# Source records:
=== Begin Enclosure ===
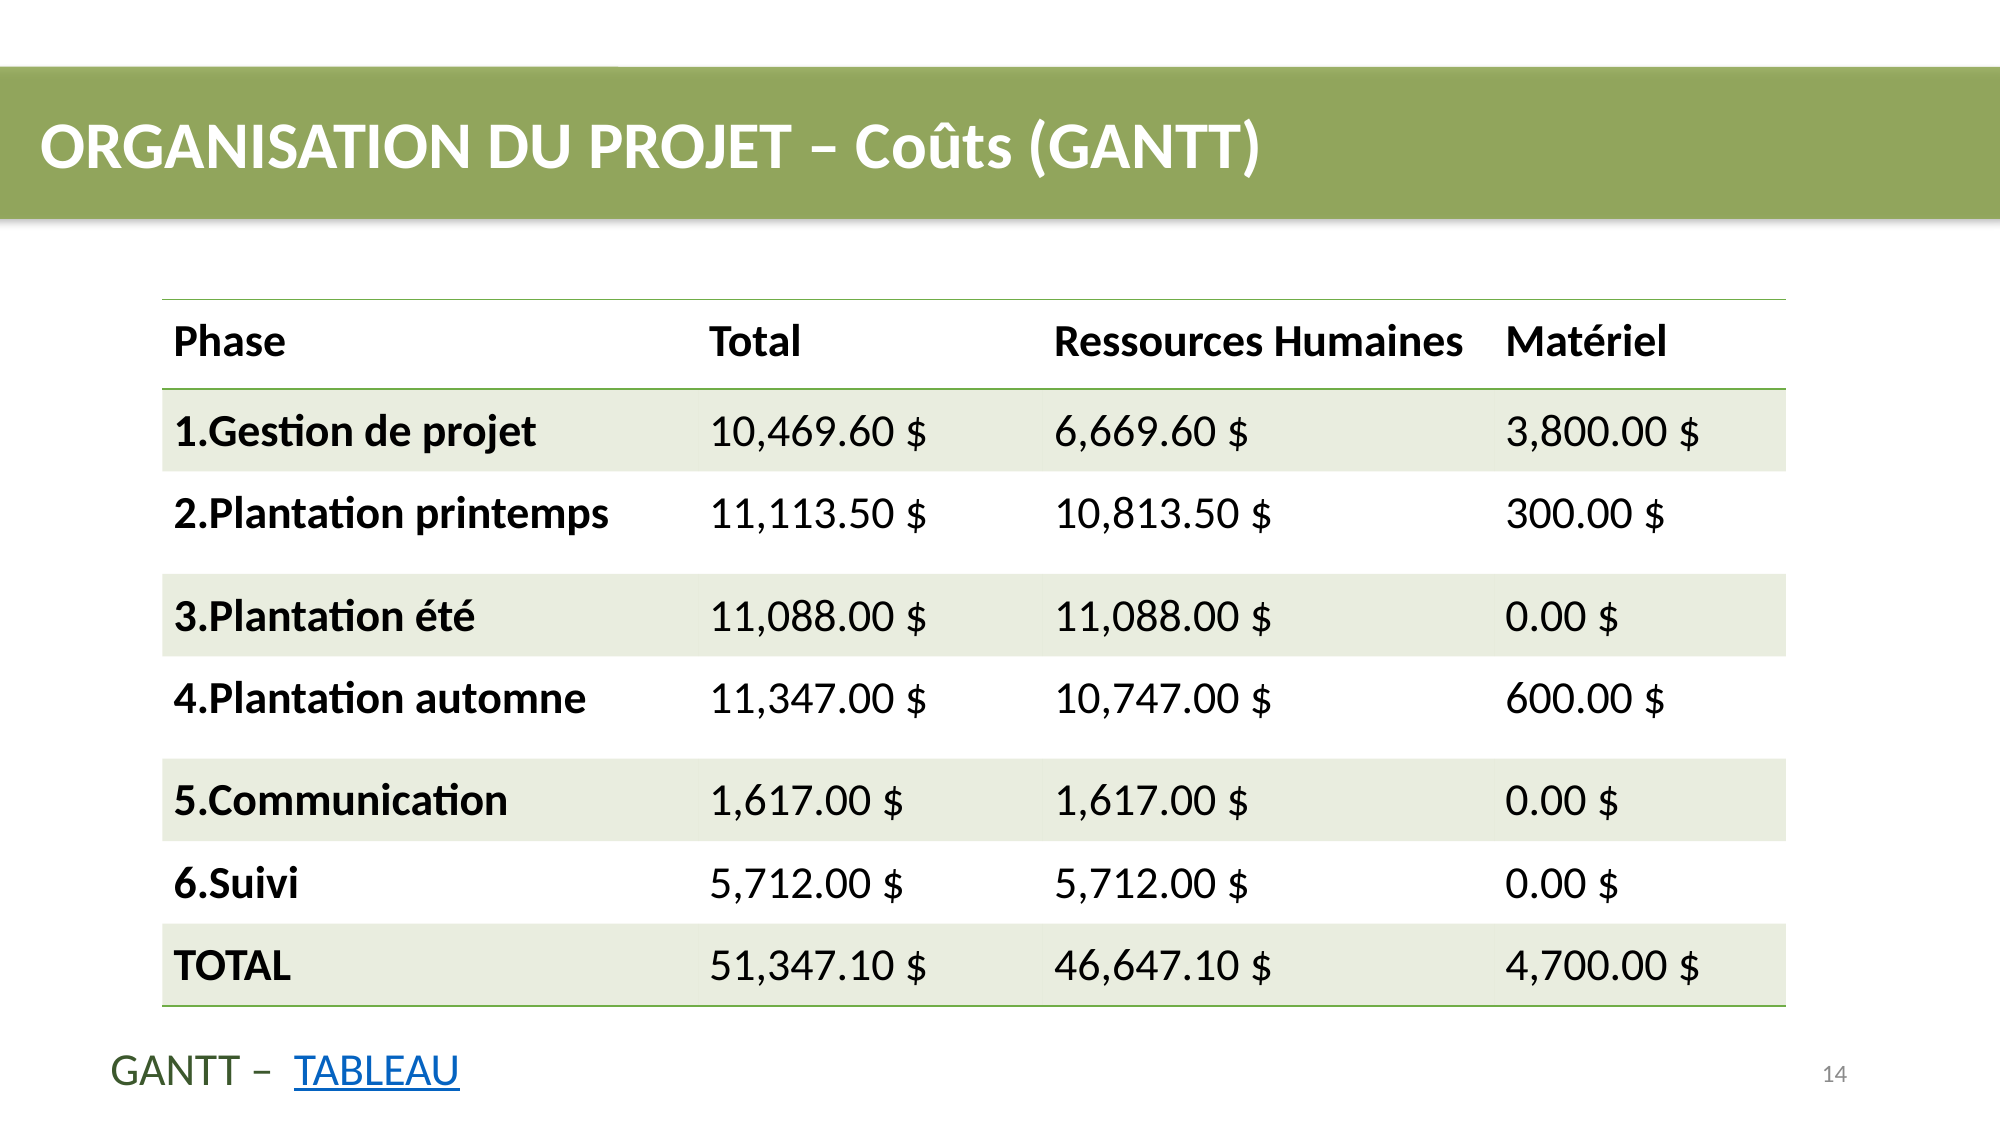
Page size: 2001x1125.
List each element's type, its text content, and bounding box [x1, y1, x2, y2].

table_cell 2.Plantation printemps [162, 471, 698, 574]
table_cell 3,800.00 $ [1494, 390, 1786, 471]
table_cell 10,469.60 $ [698, 390, 1043, 471]
table_header Total [698, 300, 1043, 388]
table_cell 4.Plantation automne [162, 656, 698, 759]
text_box ORGANISATION DU PROJET – Coûts (GANTT) [25, 101, 2000, 189]
table_cell 1,617.00 $ [1043, 759, 1494, 841]
table_cell 0.00 $ [1494, 841, 1786, 924]
table_cell 3.Plantation été [162, 574, 698, 656]
table_cell 5,712.00 $ [698, 841, 1043, 924]
table_cell 4,700.00 $ [1494, 924, 1786, 1005]
text_box GANTT – TABLEAU [95, 1031, 1464, 1102]
table_header Matériel [1494, 300, 1786, 388]
table_cell 11,088.00 $ [698, 574, 1043, 656]
table_cell 5,712.00 $ [1043, 841, 1494, 924]
table_header Phase [162, 300, 698, 388]
table_cell 6.Suivi [162, 841, 698, 924]
table_cell 11,088.00 $ [1043, 574, 1494, 656]
table_cell 46,647.10 $ [1043, 924, 1494, 1005]
table_cell 0.00 $ [1494, 759, 1786, 841]
table_cell 6,669.60 $ [1043, 390, 1494, 471]
table_cell 0.00 $ [1494, 574, 1786, 656]
slide_number 14 [1412, 1042, 1863, 1103]
table_cell 51,347.10 $ [698, 924, 1043, 1005]
table_cell 300.00 $ [1494, 471, 1786, 574]
table_header Ressources Humaines [1043, 300, 1494, 388]
table_cell 600.00 $ [1494, 656, 1786, 759]
table_cell 1,617.00 $ [698, 759, 1043, 841]
table_cell 5.Communication [162, 759, 698, 841]
table_cell 10,747.00 $ [1043, 656, 1494, 759]
table_cell 11,113.50 $ [698, 471, 1043, 574]
table_cell 11,347.00 $ [698, 656, 1043, 759]
text_box [0, 66, 2000, 219]
table_cell 1.Gestion de projet [162, 390, 698, 471]
table_cell TOTAL [162, 924, 698, 1005]
table_cell 10,813.50 $ [1043, 471, 1494, 574]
=== End Enclosure ===
# TASK ITEM:
Your reply should consist of one number: how many lines in the entries contain the string "GANTT".

# OUTPUT:
2